## Exercise details
Output only the lines below that start at the line containing "38 | 5.6 | 48 |" and end at the line containing "169.1 | 2 |", with both ends kept.

Data section section start

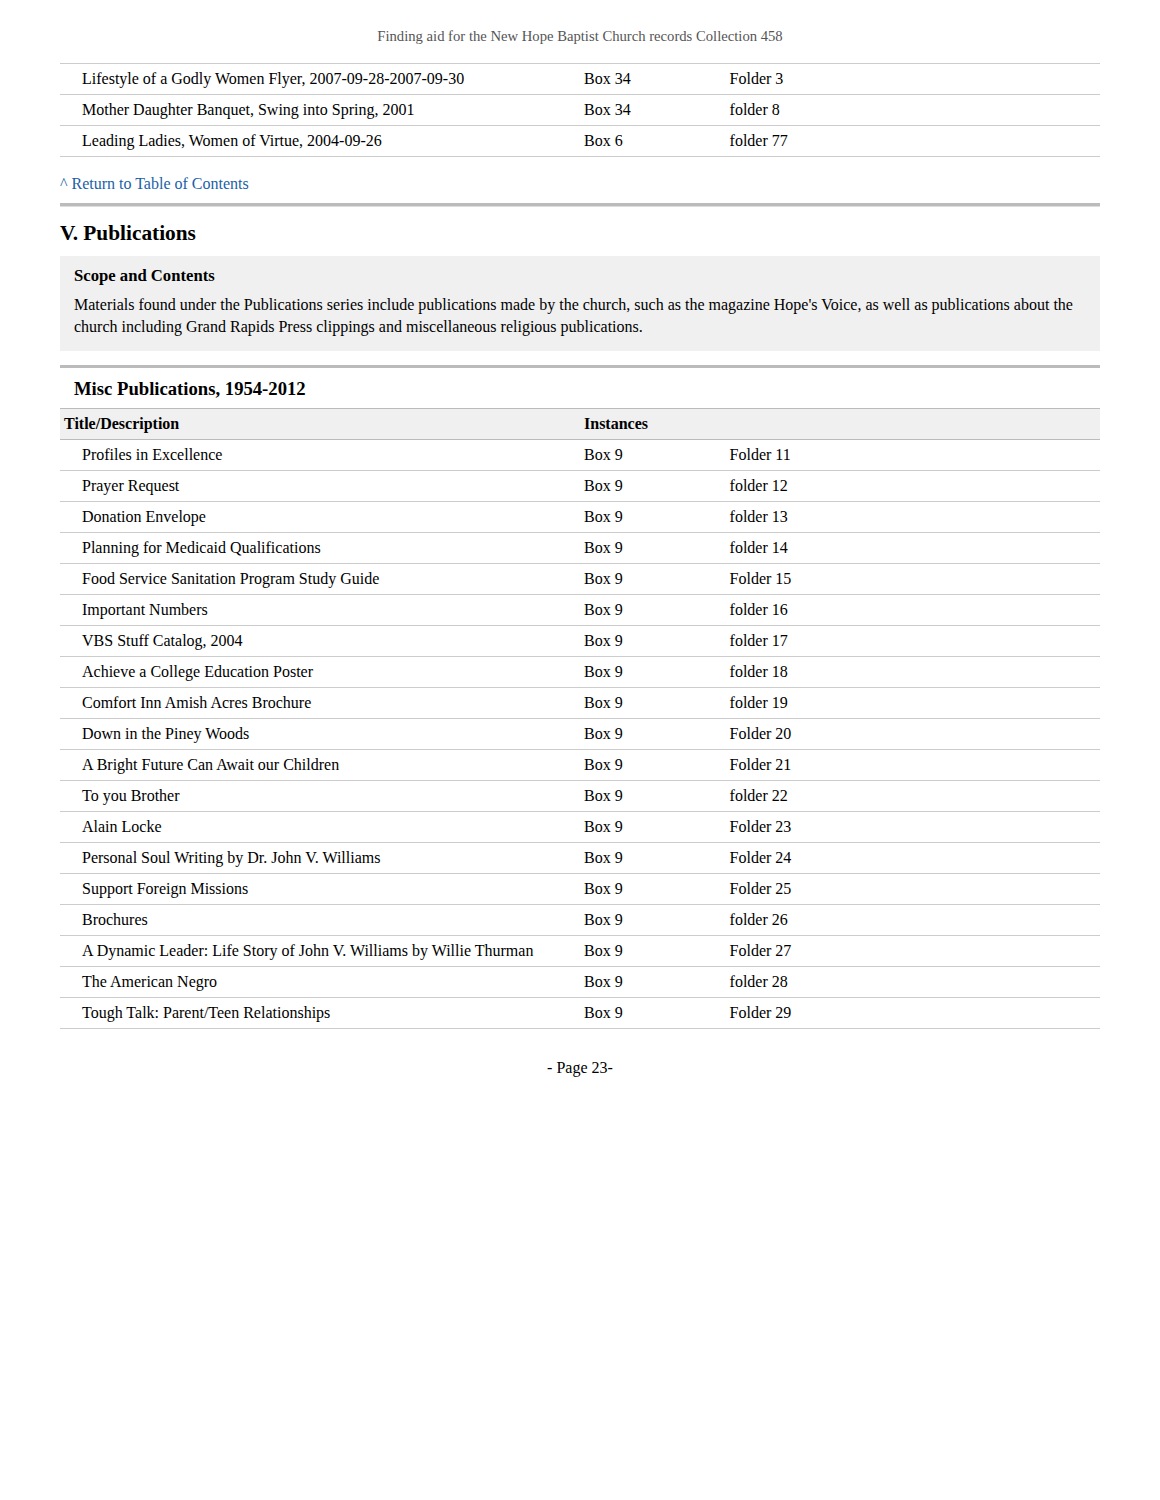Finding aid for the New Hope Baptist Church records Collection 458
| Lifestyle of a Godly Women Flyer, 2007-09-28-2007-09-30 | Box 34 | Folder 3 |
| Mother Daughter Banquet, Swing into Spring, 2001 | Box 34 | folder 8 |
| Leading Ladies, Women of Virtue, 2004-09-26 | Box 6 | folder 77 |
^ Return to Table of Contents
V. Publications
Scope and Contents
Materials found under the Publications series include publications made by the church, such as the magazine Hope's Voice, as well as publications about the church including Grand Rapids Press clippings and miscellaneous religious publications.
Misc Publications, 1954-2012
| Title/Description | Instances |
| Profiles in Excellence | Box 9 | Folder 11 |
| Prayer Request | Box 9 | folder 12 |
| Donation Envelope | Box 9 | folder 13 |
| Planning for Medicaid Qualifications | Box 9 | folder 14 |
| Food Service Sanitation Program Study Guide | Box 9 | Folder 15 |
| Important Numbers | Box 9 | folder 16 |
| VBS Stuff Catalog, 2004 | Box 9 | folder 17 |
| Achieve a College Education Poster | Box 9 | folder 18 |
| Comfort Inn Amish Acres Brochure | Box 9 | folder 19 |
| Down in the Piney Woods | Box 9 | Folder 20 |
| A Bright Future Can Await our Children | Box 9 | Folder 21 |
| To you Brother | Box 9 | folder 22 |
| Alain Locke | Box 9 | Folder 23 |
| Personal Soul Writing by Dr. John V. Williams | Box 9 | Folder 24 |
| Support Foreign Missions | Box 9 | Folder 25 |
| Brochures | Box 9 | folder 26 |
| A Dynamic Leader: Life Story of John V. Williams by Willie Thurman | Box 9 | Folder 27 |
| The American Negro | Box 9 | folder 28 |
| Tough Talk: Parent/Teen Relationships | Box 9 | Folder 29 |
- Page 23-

Data section section end
Data section section start

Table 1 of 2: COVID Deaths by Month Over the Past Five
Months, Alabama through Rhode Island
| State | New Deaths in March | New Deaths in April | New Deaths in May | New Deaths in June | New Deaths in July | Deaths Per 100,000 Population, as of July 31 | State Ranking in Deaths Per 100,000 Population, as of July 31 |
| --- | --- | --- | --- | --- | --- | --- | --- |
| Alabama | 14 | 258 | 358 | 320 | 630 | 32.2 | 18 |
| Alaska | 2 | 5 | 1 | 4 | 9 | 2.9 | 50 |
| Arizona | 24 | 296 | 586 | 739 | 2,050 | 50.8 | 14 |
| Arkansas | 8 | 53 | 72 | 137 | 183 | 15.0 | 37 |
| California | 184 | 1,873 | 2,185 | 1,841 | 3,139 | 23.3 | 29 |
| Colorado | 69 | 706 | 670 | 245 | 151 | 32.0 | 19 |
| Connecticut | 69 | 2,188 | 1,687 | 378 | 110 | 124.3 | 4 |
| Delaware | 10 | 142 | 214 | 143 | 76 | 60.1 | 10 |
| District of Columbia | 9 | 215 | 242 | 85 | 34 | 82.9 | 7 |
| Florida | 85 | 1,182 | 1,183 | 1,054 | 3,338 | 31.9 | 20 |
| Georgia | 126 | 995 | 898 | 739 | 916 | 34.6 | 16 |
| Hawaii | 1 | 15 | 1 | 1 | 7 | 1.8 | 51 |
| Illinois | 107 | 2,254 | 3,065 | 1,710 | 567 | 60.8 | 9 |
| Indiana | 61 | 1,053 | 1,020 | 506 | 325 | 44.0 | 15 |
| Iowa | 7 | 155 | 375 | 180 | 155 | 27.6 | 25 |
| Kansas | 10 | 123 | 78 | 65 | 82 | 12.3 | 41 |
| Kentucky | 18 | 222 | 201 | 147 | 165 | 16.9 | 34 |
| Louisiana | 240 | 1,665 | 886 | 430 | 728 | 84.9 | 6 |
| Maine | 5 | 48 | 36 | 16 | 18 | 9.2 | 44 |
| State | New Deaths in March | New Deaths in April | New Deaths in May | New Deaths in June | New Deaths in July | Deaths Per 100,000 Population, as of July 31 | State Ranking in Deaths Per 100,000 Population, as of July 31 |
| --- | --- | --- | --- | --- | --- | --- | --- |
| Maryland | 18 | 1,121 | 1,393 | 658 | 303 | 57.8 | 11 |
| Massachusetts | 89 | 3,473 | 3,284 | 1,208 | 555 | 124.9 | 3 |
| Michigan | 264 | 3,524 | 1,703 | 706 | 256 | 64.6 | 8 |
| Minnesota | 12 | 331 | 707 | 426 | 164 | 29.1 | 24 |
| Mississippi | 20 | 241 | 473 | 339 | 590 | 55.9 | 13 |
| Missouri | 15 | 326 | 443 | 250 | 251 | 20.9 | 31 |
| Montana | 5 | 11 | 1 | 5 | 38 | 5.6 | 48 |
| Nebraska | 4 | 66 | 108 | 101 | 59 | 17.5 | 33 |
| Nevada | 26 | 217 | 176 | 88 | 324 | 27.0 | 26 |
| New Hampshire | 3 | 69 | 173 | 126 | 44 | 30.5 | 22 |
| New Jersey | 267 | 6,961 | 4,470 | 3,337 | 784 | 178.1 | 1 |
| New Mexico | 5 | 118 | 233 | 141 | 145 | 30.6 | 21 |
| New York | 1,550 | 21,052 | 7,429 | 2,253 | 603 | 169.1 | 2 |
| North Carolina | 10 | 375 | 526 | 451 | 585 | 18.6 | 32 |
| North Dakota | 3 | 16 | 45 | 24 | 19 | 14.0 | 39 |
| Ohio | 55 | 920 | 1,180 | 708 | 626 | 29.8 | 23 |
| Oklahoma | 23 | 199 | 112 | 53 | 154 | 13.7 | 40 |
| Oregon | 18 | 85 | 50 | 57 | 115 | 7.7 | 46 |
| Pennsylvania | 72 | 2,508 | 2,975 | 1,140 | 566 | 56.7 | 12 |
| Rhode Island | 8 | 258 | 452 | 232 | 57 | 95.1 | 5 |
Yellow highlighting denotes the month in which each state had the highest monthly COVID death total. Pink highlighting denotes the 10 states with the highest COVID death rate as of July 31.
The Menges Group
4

Data section section end

## Your solution
| Montana | 5 | 11 | 1 | 5 | 38 | 5.6 | 48 |
| Nebraska | 4 | 66 | 108 | 101 | 59 | 17.5 | 33 |
| Nevada | 26 | 217 | 176 | 88 | 324 | 27.0 | 26 |
| New Hampshire | 3 | 69 | 173 | 126 | 44 | 30.5 | 22 |
| New Jersey | 267 | 6,961 | 4,470 | 3,337 | 784 | 178.1 | 1 |
| New Mexico | 5 | 118 | 233 | 141 | 145 | 30.6 | 21 |
| New York | 1,550 | 21,052 | 7,429 | 2,253 | 603 | 169.1 | 2 |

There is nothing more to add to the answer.